── RECORDED INFORMATION ──

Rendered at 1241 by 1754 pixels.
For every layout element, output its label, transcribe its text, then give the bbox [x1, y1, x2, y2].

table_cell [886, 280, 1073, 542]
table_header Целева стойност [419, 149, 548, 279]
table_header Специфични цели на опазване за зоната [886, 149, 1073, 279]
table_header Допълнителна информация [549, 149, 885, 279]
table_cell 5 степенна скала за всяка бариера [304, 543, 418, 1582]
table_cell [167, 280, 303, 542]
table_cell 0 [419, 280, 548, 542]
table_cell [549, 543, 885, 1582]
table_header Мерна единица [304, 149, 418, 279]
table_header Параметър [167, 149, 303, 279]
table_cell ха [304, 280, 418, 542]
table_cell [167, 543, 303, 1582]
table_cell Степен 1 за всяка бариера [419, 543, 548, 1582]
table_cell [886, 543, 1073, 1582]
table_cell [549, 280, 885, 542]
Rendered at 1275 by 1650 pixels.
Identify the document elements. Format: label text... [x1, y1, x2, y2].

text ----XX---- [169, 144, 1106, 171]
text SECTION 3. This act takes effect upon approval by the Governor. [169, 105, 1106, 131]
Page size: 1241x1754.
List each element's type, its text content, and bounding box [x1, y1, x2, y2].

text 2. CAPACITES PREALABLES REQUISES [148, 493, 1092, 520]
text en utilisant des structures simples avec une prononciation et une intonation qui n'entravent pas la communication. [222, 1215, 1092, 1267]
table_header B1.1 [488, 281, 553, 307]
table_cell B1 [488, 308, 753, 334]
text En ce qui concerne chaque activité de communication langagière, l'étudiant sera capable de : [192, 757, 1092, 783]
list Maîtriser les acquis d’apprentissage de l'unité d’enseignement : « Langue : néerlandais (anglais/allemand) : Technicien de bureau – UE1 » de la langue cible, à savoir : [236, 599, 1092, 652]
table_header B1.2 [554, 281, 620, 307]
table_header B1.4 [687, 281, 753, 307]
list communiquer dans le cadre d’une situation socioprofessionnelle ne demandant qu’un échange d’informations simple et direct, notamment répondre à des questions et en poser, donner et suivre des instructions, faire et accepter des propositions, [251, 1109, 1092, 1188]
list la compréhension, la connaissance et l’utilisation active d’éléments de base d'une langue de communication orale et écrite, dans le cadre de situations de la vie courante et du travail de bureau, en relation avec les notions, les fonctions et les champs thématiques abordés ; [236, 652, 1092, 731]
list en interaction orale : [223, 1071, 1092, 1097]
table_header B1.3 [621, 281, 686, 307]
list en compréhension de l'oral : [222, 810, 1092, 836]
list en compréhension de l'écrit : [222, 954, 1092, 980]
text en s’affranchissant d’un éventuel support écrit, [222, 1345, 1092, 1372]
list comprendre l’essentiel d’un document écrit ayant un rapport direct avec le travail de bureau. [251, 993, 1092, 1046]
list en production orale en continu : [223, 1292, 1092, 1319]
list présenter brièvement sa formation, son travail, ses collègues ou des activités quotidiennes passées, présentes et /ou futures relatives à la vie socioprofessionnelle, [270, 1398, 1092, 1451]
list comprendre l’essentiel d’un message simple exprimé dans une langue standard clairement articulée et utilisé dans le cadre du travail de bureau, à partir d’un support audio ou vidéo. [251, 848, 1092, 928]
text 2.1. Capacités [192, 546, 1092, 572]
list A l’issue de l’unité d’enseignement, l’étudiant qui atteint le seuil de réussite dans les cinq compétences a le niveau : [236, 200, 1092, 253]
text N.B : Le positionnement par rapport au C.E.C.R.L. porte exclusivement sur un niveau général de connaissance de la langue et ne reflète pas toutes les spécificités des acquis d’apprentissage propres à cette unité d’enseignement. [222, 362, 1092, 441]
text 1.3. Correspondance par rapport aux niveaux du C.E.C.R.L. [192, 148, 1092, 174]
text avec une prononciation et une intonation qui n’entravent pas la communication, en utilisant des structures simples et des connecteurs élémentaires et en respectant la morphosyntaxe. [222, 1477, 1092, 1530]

───

• YOUR TASK: All lines from the opening of the records through the line where "Page size: 1241x1754." occurs are to be output verbatim. No other line belongs in the answer.

• THE COMPLETED TASK:
Rendered at 1241 by 1754 pixels.
For every layout element, output its label, transcribe its text, then give the bbox [x1, y1, x2, y2].

table_cell [886, 280, 1073, 542]
table_header Целева стойност [419, 149, 548, 279]
table_header Специфични цели на опазване за зоната [886, 149, 1073, 279]
table_header Допълнителна информация [549, 149, 885, 279]
table_cell 5 степенна скала за всяка бариера [304, 543, 418, 1582]
table_cell [167, 280, 303, 542]
table_cell 0 [419, 280, 548, 542]
table_cell [549, 543, 885, 1582]
table_header Мерна единица [304, 149, 418, 279]
table_header Параметър [167, 149, 303, 279]
table_cell ха [304, 280, 418, 542]
table_cell [167, 543, 303, 1582]
table_cell Степен 1 за всяка бариера [419, 543, 548, 1582]
table_cell [886, 543, 1073, 1582]
table_cell [549, 280, 885, 542]
Rendered at 1275 by 1650 pixels.
Identify the document elements. Format: label text... [x1, y1, x2, y2].

text ----XX---- [169, 144, 1106, 171]
text SECTION 3. This act takes effect upon approval by the Governor. [169, 105, 1106, 131]
Page size: 1241x1754.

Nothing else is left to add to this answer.